# [About this exercise]
Keep to the lines from the one with "Сыр (Завтрак): 52 -> 14" through the end of the data, and write them out exactly.

(Source records begins)

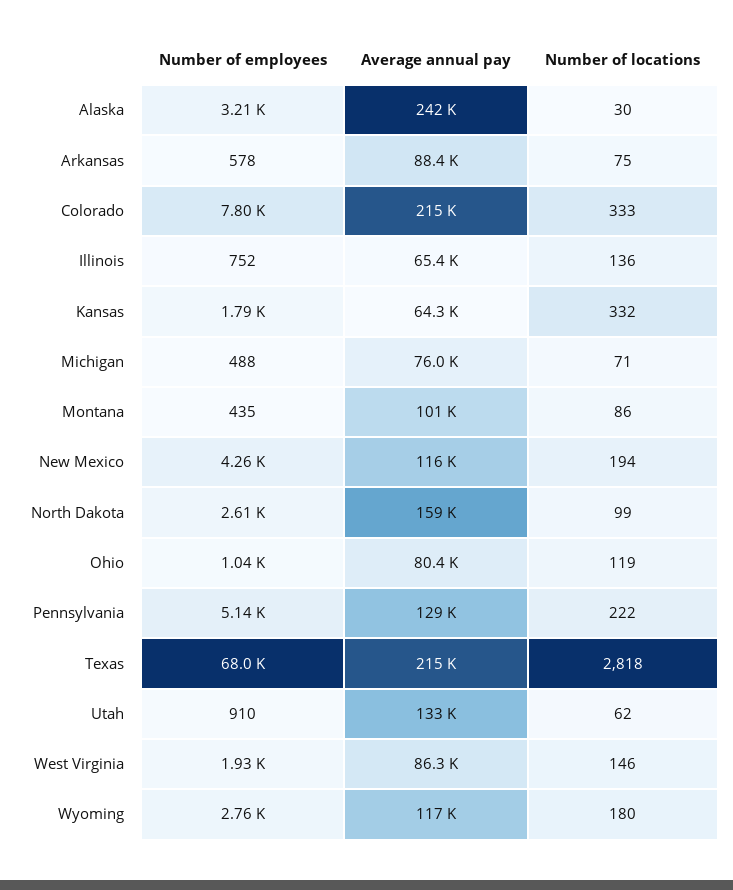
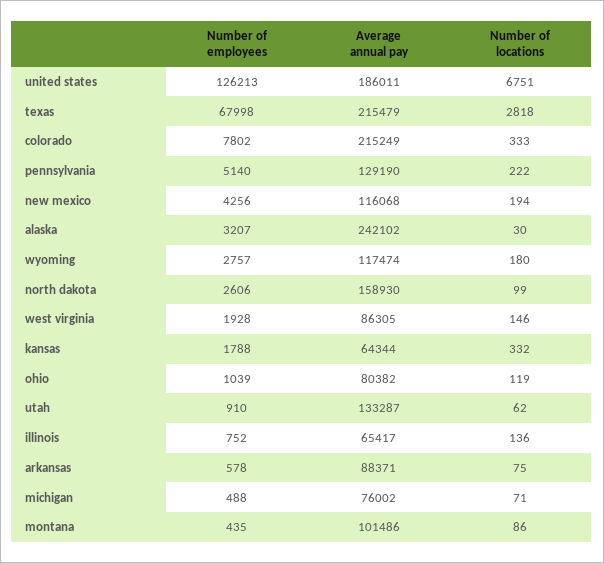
Number of employees, united states: none -> 126213
Average annual pay, united states: none -> 186011
Number of locations, united states: none -> 6751

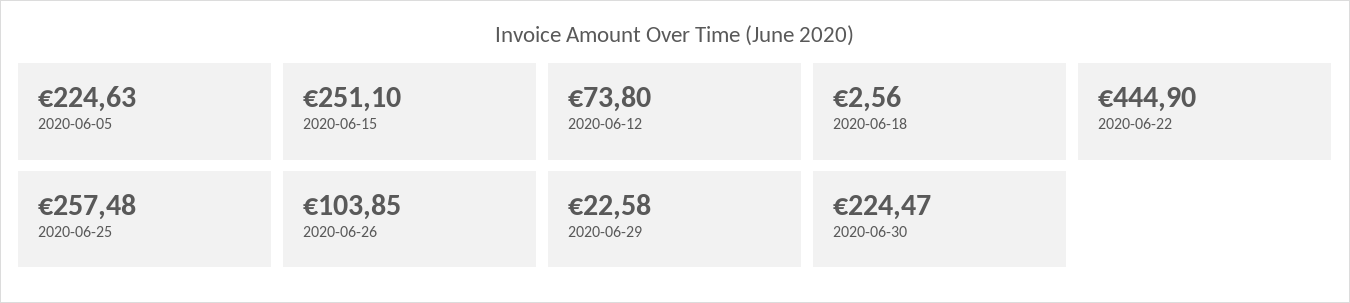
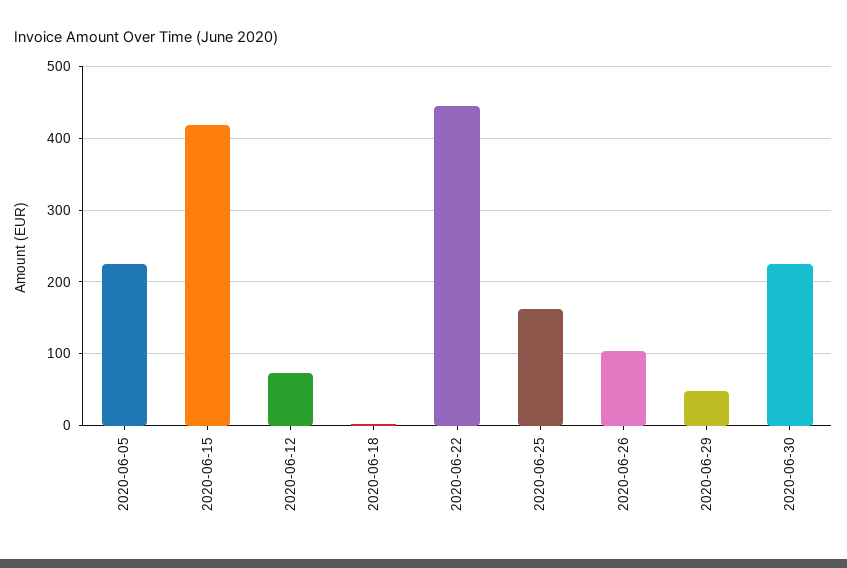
2020-06-15: 251.1 -> 420
2020-06-25: 257.48 -> 160
2020-06-29: 22.58 -> 50

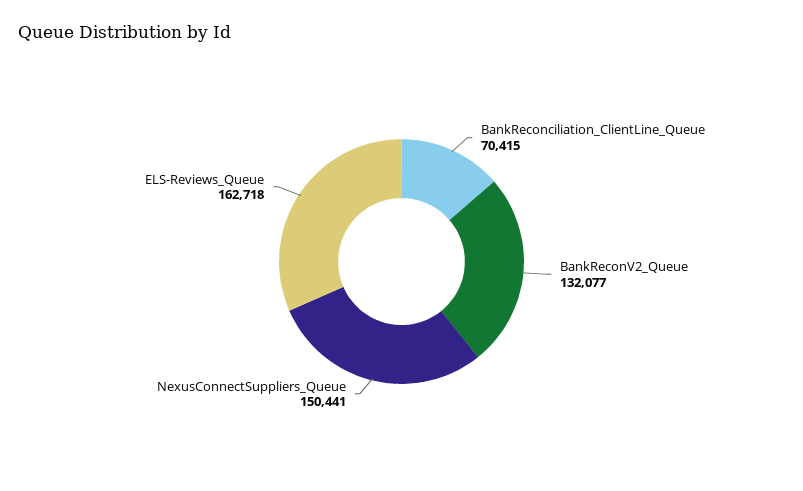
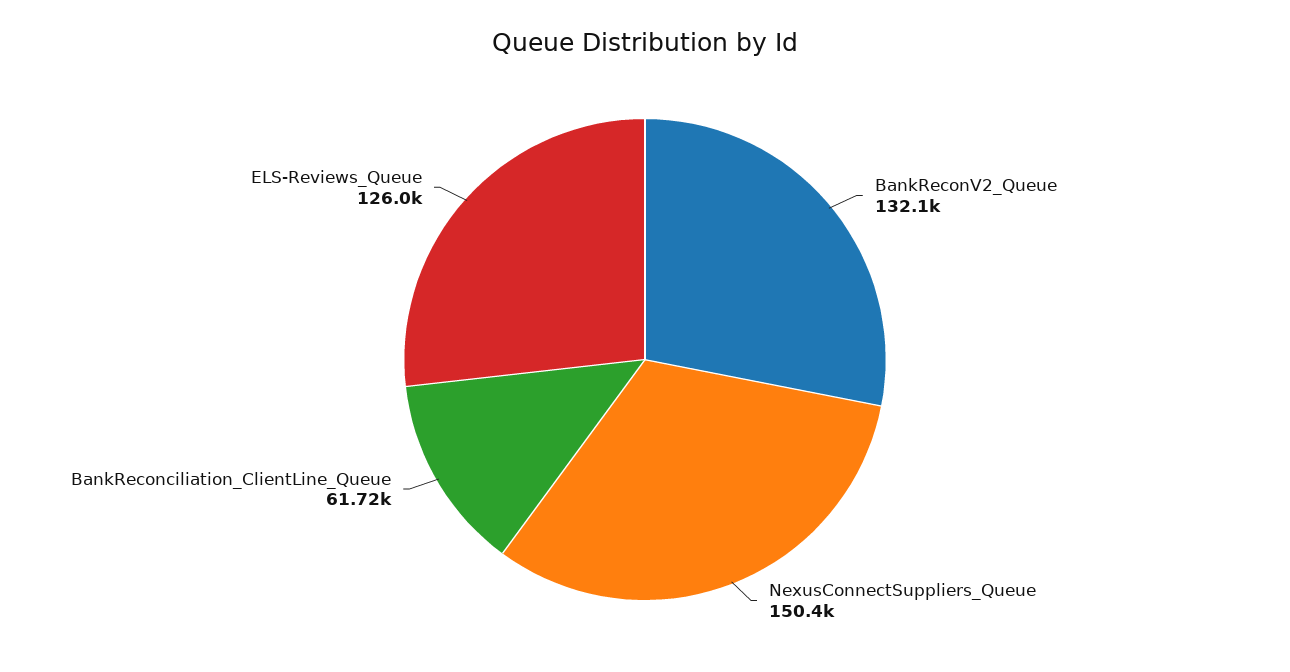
BankReconciliation_ClientLine_Queue: 70415 -> 61720
ELS-Reviews_Queue: 162718 -> 126000

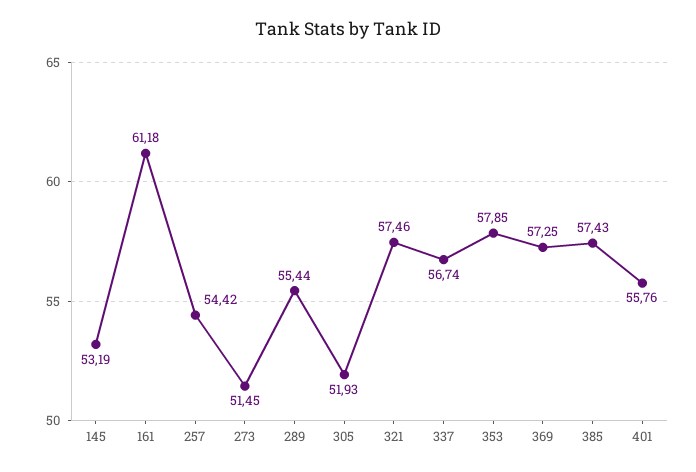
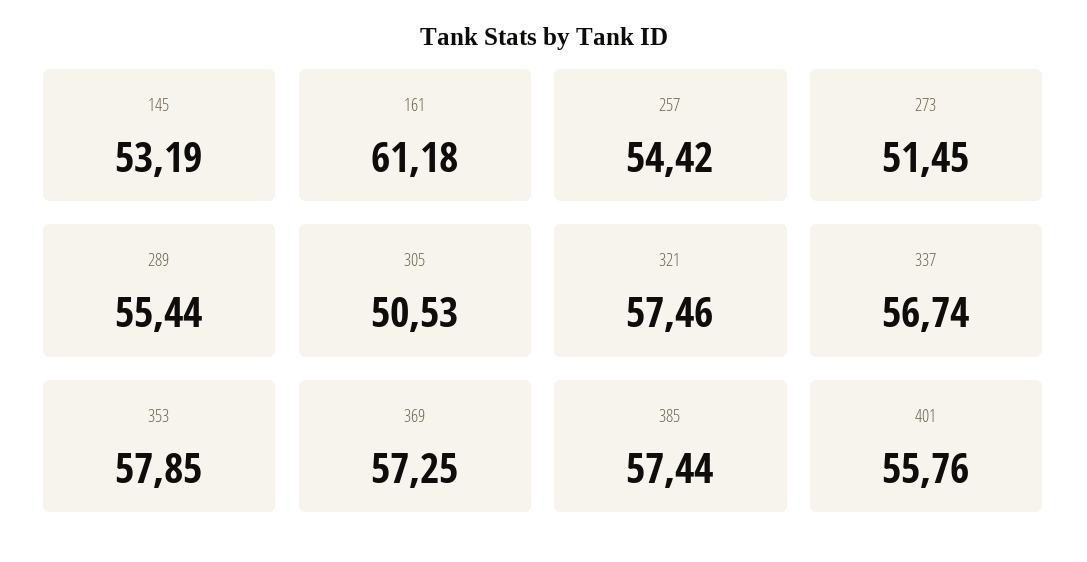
305: 51.93 -> 50.53
385: 57.43 -> 57.44

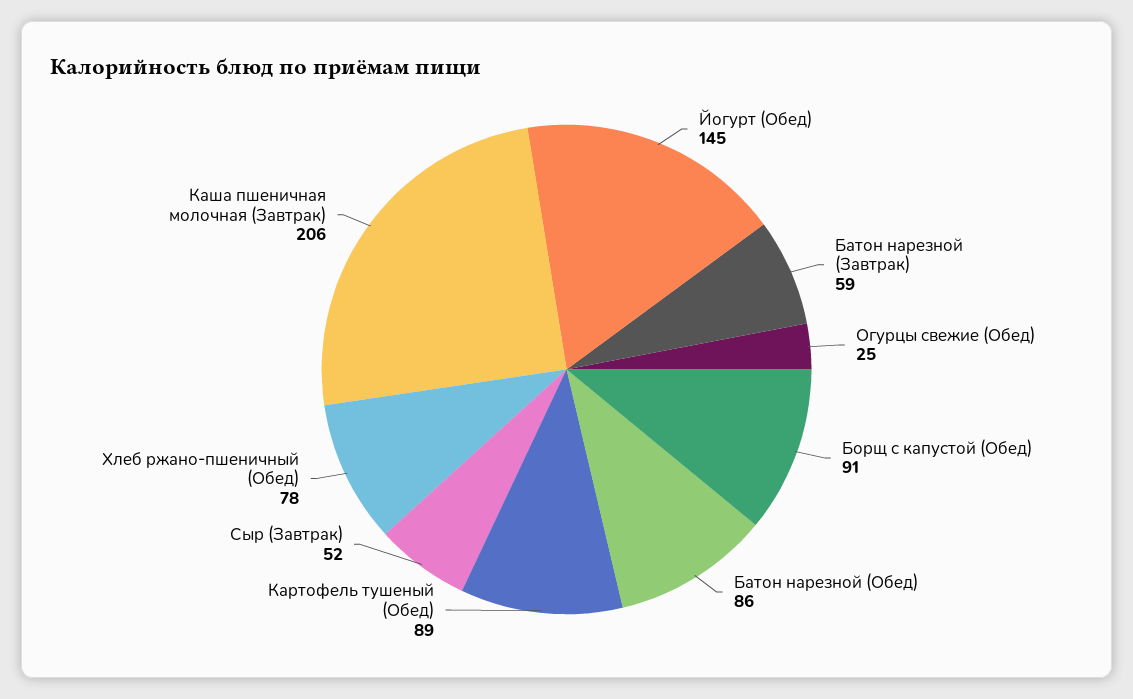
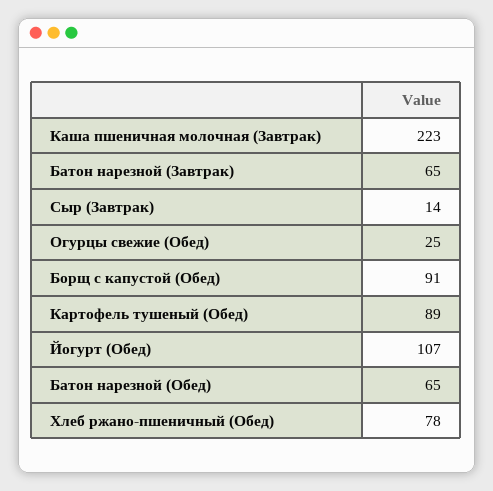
Йогурт (Обед): 145 -> 107
Батон нарезной (Завтрак): 59 -> 65
Батон нарезной (Обед): 86 -> 65
Сыр (Завтрак): 52 -> 14
Каша пшеничная молочная (Завтрак): 206 -> 223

(Source records ends)

# [Result below]
Сыр (Завтрак): 52 -> 14
Каша пшеничная молочная (Завтрак): 206 -> 223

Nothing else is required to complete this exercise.